Statistics have become a fixture of modern society. We read them in news stories and they’re used to determine policies that will affect every aspect of our lives. Unfortunately, many people wildly misinterpret them. Here are four common errors to look out for.
In the past, we’ve discussed some of the fundamental details to check for when interpreting statistics and how it can be easy to misinterpret data. Here, we’re going to highlight four common errors in statistical interpretation.
The Base Rate Fallacy
Here’s how the base rate fallacy works: say you have a company with 25 per cent female employees and 75 per cent male employees. From the outside, this would appear to be a biased selection of male candidates (assuming a roughly equal distribution of genders), and you might assume the company is less inclined to hire females.
However, this ignores the pool of applicants. If only 10 per cent of applicants were females, then a higher percentage of women who applied were actually selected.
Another common example involves the mythical terrorist-spotting device. Imagine a box that has a 99 per cent success rate at positively identifying a terrorist and a 99 per cent chance at properly identifying a non-terrorist correctly. One might assume that if from population of 1 million people, 100 of whom are terrorists, the box identifies a person as a terrorist, there is a 99 per cent chance it’s correct.
In reality, it’s a lot closer to 1 per cent. The reason is that the box falsely rang for 1 per cent of non-terrorists (9,999 people), as well as correctly ringing for 99 per cent of real terrorists (99 people).
Extrapolation is a favourite tactic of anyone anticipating economic trends or predicting the future. Essentially it’s this assumption: “This thing happened over a set period of time, therefore it will continue to happen.” However, that often isn’t true. When analysing past trends, we have to keep in mind that the factors that produced those trends are subject to change.
Take, for example, smartphone market share prediction. Back in 2009, Gartner predicted that by 2012, Symbian would be the top smartphone operating system worldwide, with 39 per cent of the market, while Android would have only 14.5 per cent. Gartner also predicted that Windows Mobile would be beating Blackberry, and sitting just behind the iPhone. As is evident if you head into a phone shop these days, this wasn’t even remotely the case.
So, why was Gartner so far off the mark? Because extrapolation doesn’t account for changing circumstances. Microsoft killed off Windows Mobile in favour of Windows Phone, a platform that Nokia adopted instead of Symbian. That altered almost every aspect of the projections. Things always change, which is why nearly all predictions based on statistical trends should reasonably be followed with the phrase “…assuming nothing changes.”
Correlation That Doesn’t Always Imply Causation (But Might)
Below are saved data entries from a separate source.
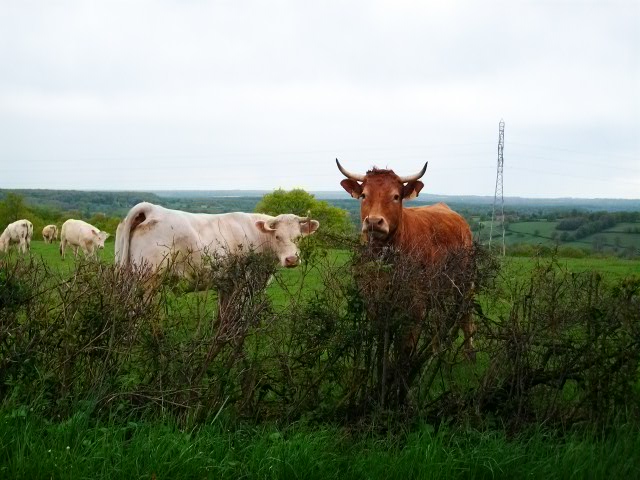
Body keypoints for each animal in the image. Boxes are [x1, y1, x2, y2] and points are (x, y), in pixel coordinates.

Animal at [336, 158, 476, 360]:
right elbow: (383, 340)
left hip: (464, 281)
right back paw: (437, 351)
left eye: (396, 196)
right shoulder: (372, 299)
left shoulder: (416, 304)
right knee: (439, 317)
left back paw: (469, 353)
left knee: (465, 314)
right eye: (363, 195)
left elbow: (406, 345)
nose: (374, 222)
We’re often reminded that “correlation doesn’t imply causation”, and indeed the phrase was common back in Roman times, scoring its own Latin adage: cum hoc ergo proptor hoc. However, the counterpoint to this that often gets overlooked is that correlation raises questions about causation. To quote xkcd (again): “Correlation doesn’t imply causation, but it does waggle its eyebrows suggestively and gesture furtively while mouthing ‘look over there’.”
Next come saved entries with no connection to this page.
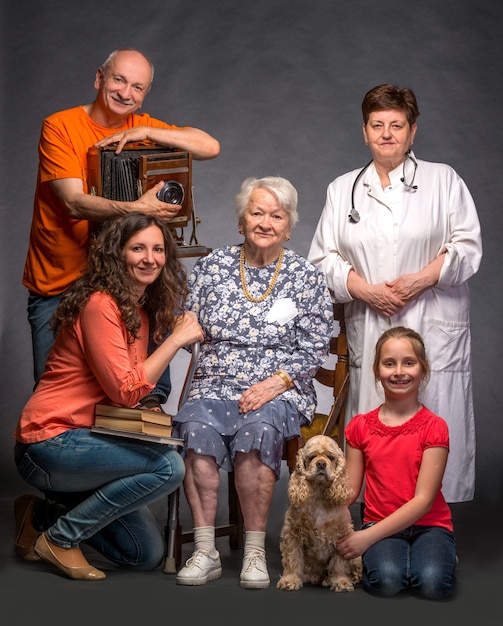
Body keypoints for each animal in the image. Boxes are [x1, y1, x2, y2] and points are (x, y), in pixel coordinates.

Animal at [276, 434, 362, 588]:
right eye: (312, 457)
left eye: (331, 457)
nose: (321, 464)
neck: (319, 496)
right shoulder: (292, 532)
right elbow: (292, 558)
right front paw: (290, 579)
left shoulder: (341, 534)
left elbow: (339, 563)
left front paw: (341, 581)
Consider one highly controversial example from the Missouri University of Science and Technology. Researchers found certain types of internet usage correlated to depression. Users suffering from depression were found to check email more often, watch more videos, and indulge in more file-sharing.
The initial assumption made by many reading was that the study claimed that internet usage led to depression. The mantra that “Correlation does not imply causation!” could be invoked to argue the study is incorrect, but it also throws the baby out with the bathwater. When there is no direct explanation for why one thing correlates to another, further study — not outright dismissal — is warranted.
The Simpson’s Paradox
The Simpson’s paradox is a complex mathematical phenomenon, but worth trying to understand. The short version is that sometimes when you examine data in sub-groups, you can see one trend, but see a completely opposite trend when you view that same data in aggregate.
For example, the median wage, adjusted for inflation, rose in the United States since 2000. However, the median wage actually fell for every sub-group of workers.
The consequences of this paradox are that occasionally, if you’re looking at data in combined form, you will be led to the opposite conclusion you’d reach if you looked at it in parts. One famous example, based on a real study, found that a kidney stone treatment A was more successful in treating both large and small kidney stones when viewed separately, but treatment B was more successful when both groups were combined.
This makes decisions based on data subject to Simpson’s Paradox to be more complex. On the one hand, if you know the size of a kidney stone, treatment A would be obviously preferable. However, when you start dividing data up to yield different results, you can cut up the data to show anything you want.
The best course of action with Simpson’s paradox (and, in fact, with any statistical data), is to use the information to refer back to the story of the data. Statistics are heavily maths-based, but they’re used to analyse real-world scenarios and situations. Separated from reality, statistics are of limited value. Context is everything.